“Monitoring for Waste: Evidence from Medicare Audits”, Maggie Shi2023-09-28 ()⁠:

This article examines the trade-offs of monitoring for wasteful public spending. By penalizing unnecessary spending, monitoring improves the quality of public expenditure and incentivizes firms to invest in compliance technology.

I study a large Medicare program that monitored for unnecessary health care spending and consider its effect on government savings, provider behavior, and patient health.

Every dollar Medicare spent on monitoring generated $24$29 in government savings. The majority of savings stem from the deterrence of future care, rather than reclaimed payments from prior care. I do not find evidence that the health of the marginal patient is harmed, indicating that monitoring primarily deters low-value care.

Monitoring does increase provider administrative costs, but these costs are mostly incurred up-front and include investments in technology to assess the medical necessity of care.

…The central challenge in identifying the causal effect of monitoring is that RAC audits are endogenous. RACs are private firms that are paid a contingency fee based on the payments they correct. Naturally, they target their audits at claims that are most likely to have an error. I address this endogeneity by leveraging two identification strategies: one that compares hospitals subject to differentially aggressive RACs, and another that compares patient cohorts who face exogenously different audit likelihoods.

…I study this question in the context of Medicare’s largest monitoring program, the Recovery Audit Contractor (RAC) program. Through the program, private auditing firms (RACs) conduct manual reviews of individual Medicare claims (audits) to identify and reclaim payments for unnecessary care. I focus on RAC auditing for unnecessary hospital stays. At the program’s peak, 4% of all hospital admissions—Medicare’s largest expenditure category—were audited, and 1% of all Medicare inpatient revenue was reclaimed through the RAC program.2

The rich data in this context offer a unique lens for examining the effects of monitoring for waste. To estimate the savings from both the detection and deterrence effects of monitoring, I combine novel administrative data on RAC audits with Medicare claims data on hospital stays. To assess whether these savings stemmed from reductions in unnecessary care, I look to patient health outcomes for evidence of harm. In particular, I use emergency department (ED) discharge data that allow me to track patients’ outcomes over time, even if they are denied a hospital stay. Then to characterize the effort hospitals put in to comply with RAC audits, I draw on measures of administrative costs and technology adoption from annual hospital cost reports and surveys.

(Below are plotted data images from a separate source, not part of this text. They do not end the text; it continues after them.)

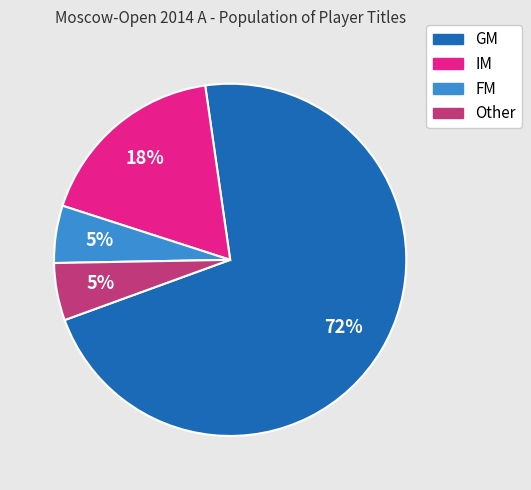

The GM slice represents 59% of the pie. True or false?

False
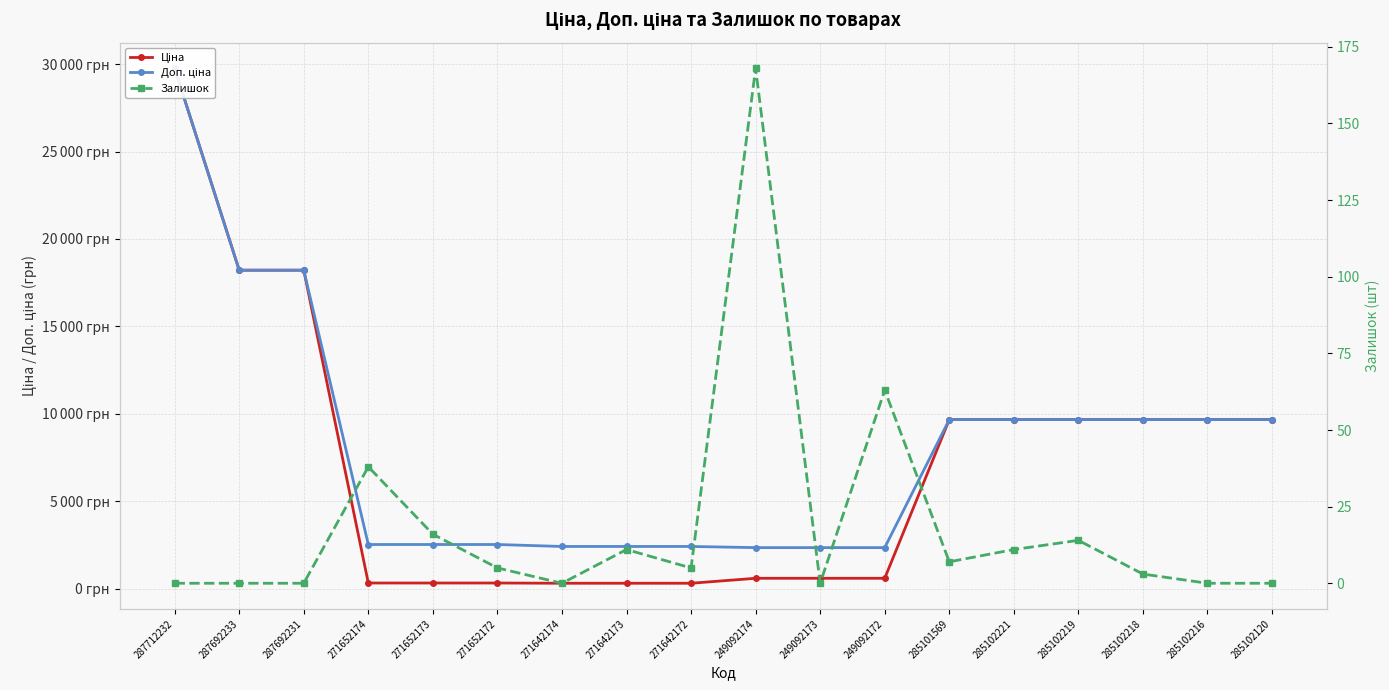

Which series has the largest total across all categories?

Доп. ціна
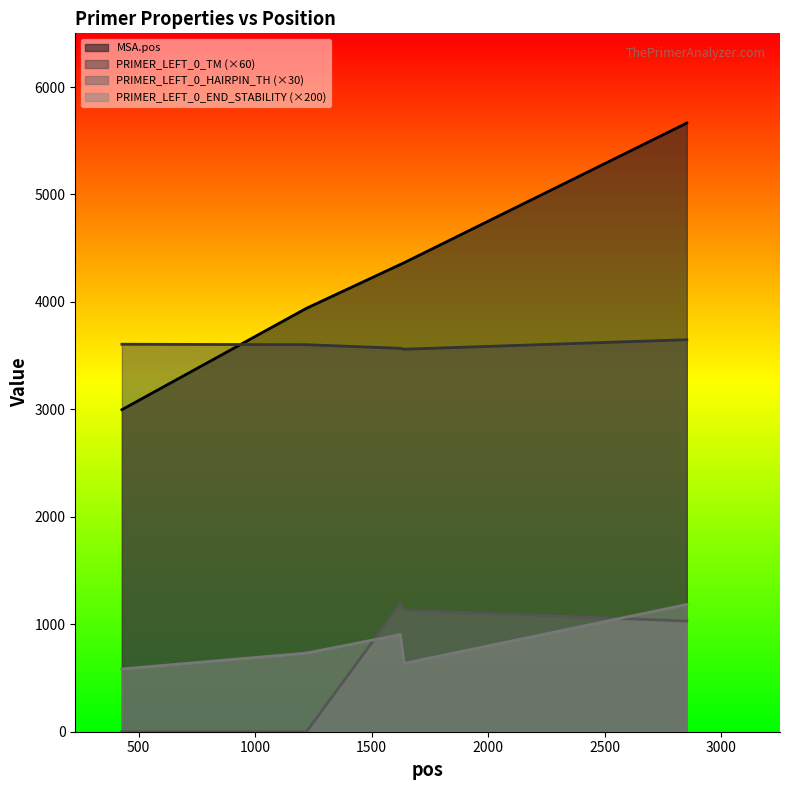

What are all the series names shown in the legend?

MSA.pos, PRIMER_LEFT_0_TM (×60), PRIMER_LEFT_0_HAIRPIN_TH (×30), PRIMER_LEFT_0_END_STABILITY (×200)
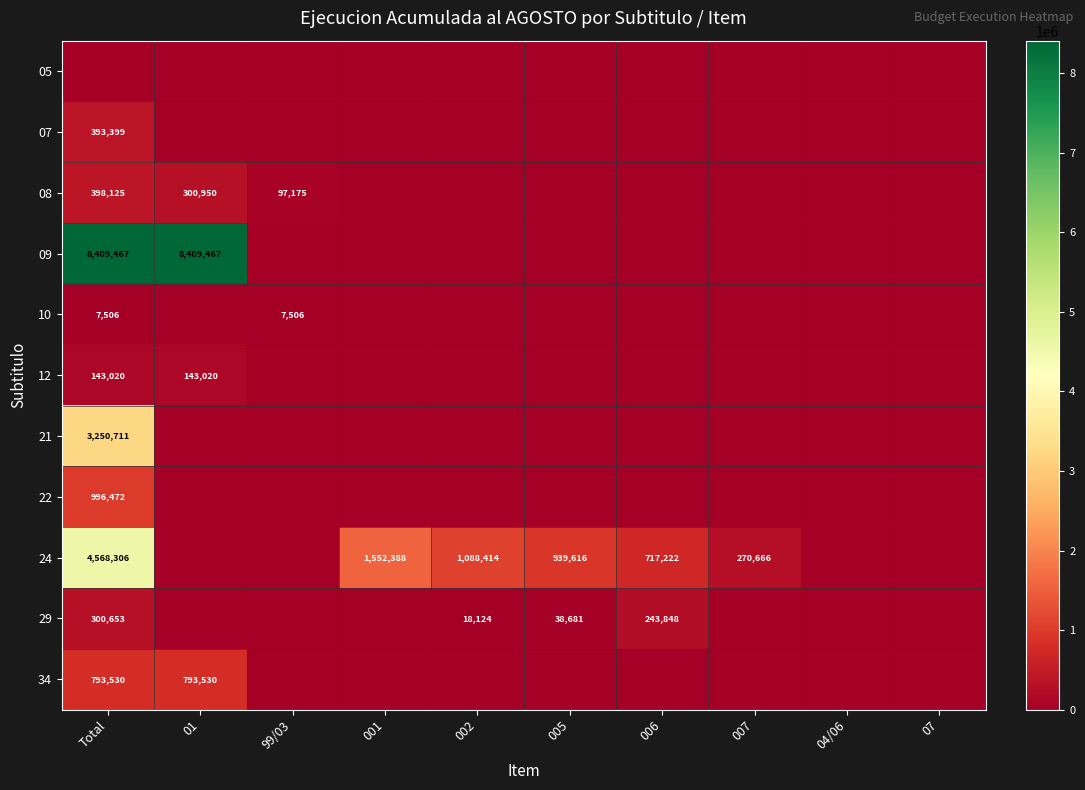

The value of 24 at 002 is 1712375. True or false?

False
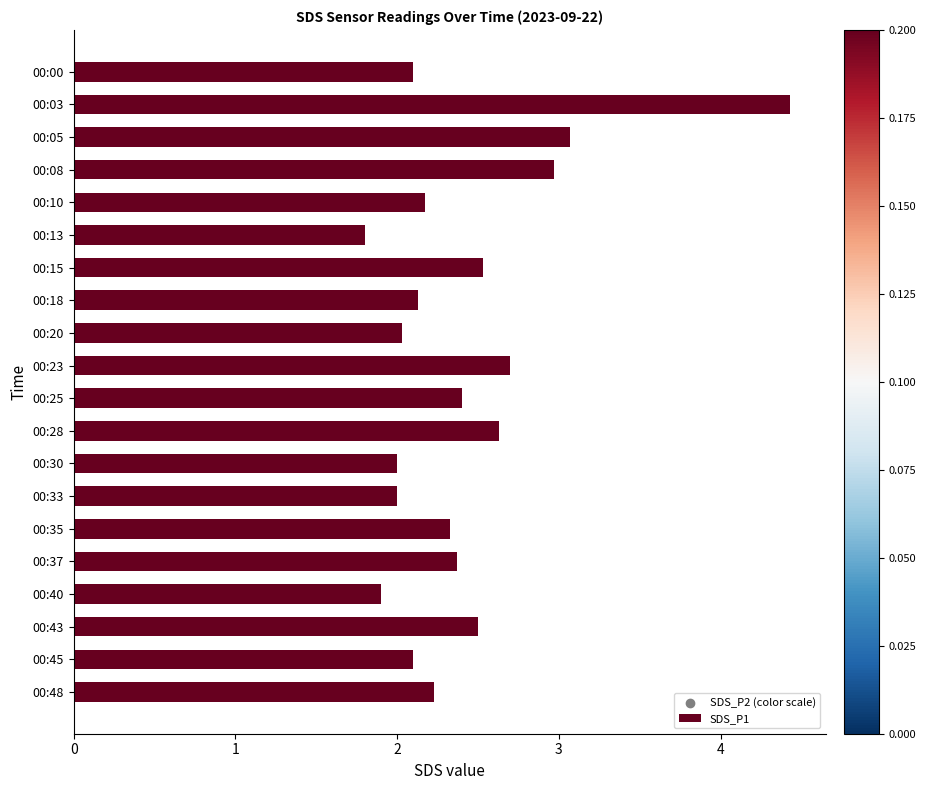

Which has a higher value, 00:00 or 00:43?

00:43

To motivate the empirical analysis, I consider a model of hospital behavior and Medicare audits to understand how monitoring affects admissions and technology adoption. Hospitals assess whether patients need to be admitted by observing a noisy signal of each patient’s benefit from admission. They set an admission threshold and admit patients whose signals are above the threshold. Thus the threshold determines how many patients the hospital expects to admit. Medicare reimburses hospitals for admissions and conducts audits to uncover and penalize admissions with low true benefit. In setting the admission threshold, hospitals trade off the changes in patient benefit, which they value inherently because they are partially altruistic, with changes in reimbursement, treatment costs, and expected audit penalties. Prior to setting their threshold, hospitals can purchase technology that improves their ability to assess patient need by reducing the noise in their patient benefit signal. Adopting technology is costly but increases hospitals’ payoff from admissions. Hospitals adopt only if the gains to doing so are greater than the fixed adoption cost. The model illustrates how auditing can shape hospital behavior both directly, by lowering the return to the marginal admission, but also indirectly, by increasing the return to investments in diagnostic ability. As a result, increasing the audit rate can change both the quantity and quality of hospital admissions.

I examine the effects of monitoring on hospital behavior and patient outcomes in the data and arrive at 3 core empirical findings. First, RAC audits reduce Medicare spending on admissions, with a very high return—every dollar that Medicare spends on monitoring hospitals recovers $24-$29. 90% of these savings stem from the deterrence of future spending, rather than the recovery of prior spending. Second, monitoring primarily deters low-value admissions. Hospitals are less likely to admit patients with higher audit risk, but these patients were no more likely to return to the hospital due to a missed diagnosis. Third, RAC audits lead hospitals to invest in technology to assess whether admitting a patient is medically necessary. Most of the administrative costs hospitals incur can be attributed to such up-front costs rather than ongoing hassle costs. Taken together, the results show that monitoring providers reduces unnecessary care, and one way it does so is by incentivizing providers to adopt technology to improve their diagnostic ability.